Please copy the material below word for word, leaving out the pictures.

THE DATA Start Marker

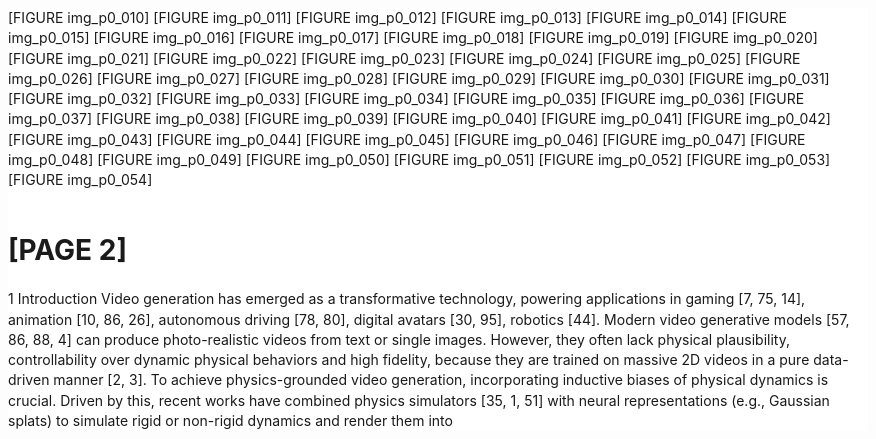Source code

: [FIGURE img_p0_010]
[FIGURE img_p0_011]
[FIGURE img_p0_012]
[FIGURE img_p0_013]
[FIGURE img_p0_014]
[FIGURE img_p0_015]
[FIGURE img_p0_016]
[FIGURE img_p0_017]
[FIGURE img_p0_018]
[FIGURE img_p0_019]
[FIGURE img_p0_020]
[FIGURE img_p0_021]
[FIGURE img_p0_022]
[FIGURE img_p0_023]
[FIGURE img_p0_024]
[FIGURE img_p0_025]
[FIGURE img_p0_026]
[FIGURE img_p0_027]
[FIGURE img_p0_028]
[FIGURE img_p0_029]
[FIGURE img_p0_030]
[FIGURE img_p0_031]
[FIGURE img_p0_032]
[FIGURE img_p0_033]
[FIGURE img_p0_034]
[FIGURE img_p0_035]
[FIGURE img_p0_036]
[FIGURE img_p0_037]
[FIGURE img_p0_038]
[FIGURE img_p0_039]
[FIGURE img_p0_040]
[FIGURE img_p0_041]
[FIGURE img_p0_042]
[FIGURE img_p0_043]
[FIGURE img_p0_044]
[FIGURE img_p0_045]
[FIGURE img_p0_046]
[FIGURE img_p0_047]
[FIGURE img_p0_048]
[FIGURE img_p0_049]
[FIGURE img_p0_050]
[FIGURE img_p0_051]
[FIGURE img_p0_052]
[FIGURE img_p0_053]
[FIGURE img_p0_054]


# [PAGE 2]
1
Introduction
Video generation has emerged as a transformative technology, powering applications in gaming [7,
75, 14], animation [10, 86, 26], autonomous driving [78, 80], digital avatars [30, 95], robotics [44].
Modern video generative models [57, 86, 88, 4] can produce photo-realistic videos from text or
single images. However, they often lack physical plausibility, controllability over dynamic physical
behaviors and high fidelity, because they are trained on massive 2D videos in a pure data-driven
manner [2, 3].
To achieve physics-grounded video generation, incorporating inductive biases of physical dynamics
is crucial. Driven by this, recent works have combined physics simulators [35, 1, 51] with neural
representations (e.g., Gaussian splats) to simulate rigid or non-rigid dynamics and render them into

THE DATA End Marker

» **TASK RESPONSE**
Source code

: [FIGURE img_p0_010]
[FIGURE img_p0_011]
[FIGURE img_p0_012]
[FIGURE img_p0_013]
[FIGURE img_p0_014]
[FIGURE img_p0_015]
[FIGURE img_p0_016]
[FIGURE img_p0_017]
[FIGURE img_p0_018]
[FIGURE img_p0_019]
[FIGURE img_p0_020]
[FIGURE img_p0_021]
[FIGURE img_p0_022]
[FIGURE img_p0_023]
[FIGURE img_p0_024]
[FIGURE img_p0_025]
[FIGURE img_p0_026]
[FIGURE img_p0_027]
[FIGURE img_p0_028]
[FIGURE img_p0_029]
[FIGURE img_p0_030]
[FIGURE img_p0_031]
[FIGURE img_p0_032]
[FIGURE img_p0_033]
[FIGURE img_p0_034]
[FIGURE img_p0_035]
[FIGURE img_p0_036]
[FIGURE img_p0_037]
[FIGURE img_p0_038]
[FIGURE img_p0_039]
[FIGURE img_p0_040]
[FIGURE img_p0_041]
[FIGURE img_p0_042]
[FIGURE img_p0_043]
[FIGURE img_p0_044]
[FIGURE img_p0_045]
[FIGURE img_p0_046]
[FIGURE img_p0_047]
[FIGURE img_p0_048]
[FIGURE img_p0_049]
[FIGURE img_p0_050]
[FIGURE img_p0_051]
[FIGURE img_p0_052]
[FIGURE img_p0_053]
[FIGURE img_p0_054]


# [PAGE 2]
1
Introduction
Video generation has emerged as a transformative technology, powering applications in gaming [7,
75, 14], animation [10, 86, 26], autonomous driving [78, 80], digital avatars [30, 95], robotics [44].
Modern video generative models [57, 86, 88, 4] can produce photo-realistic videos from text or
single images. However, they often lack physical plausibility, controllability over dynamic physical
behaviors and high fidelity, because they are trained on massive 2D videos in a pure data-driven
manner [2, 3].
To achieve physics-grounded video generation, incorporating inductive biases of physical dynamics
is crucial. Driven by this, recent works have combined physics simulators [35, 1, 51] with neural
representations (e.g., Gaussian splats) to simulate rigid or non-rigid dynamics and render them into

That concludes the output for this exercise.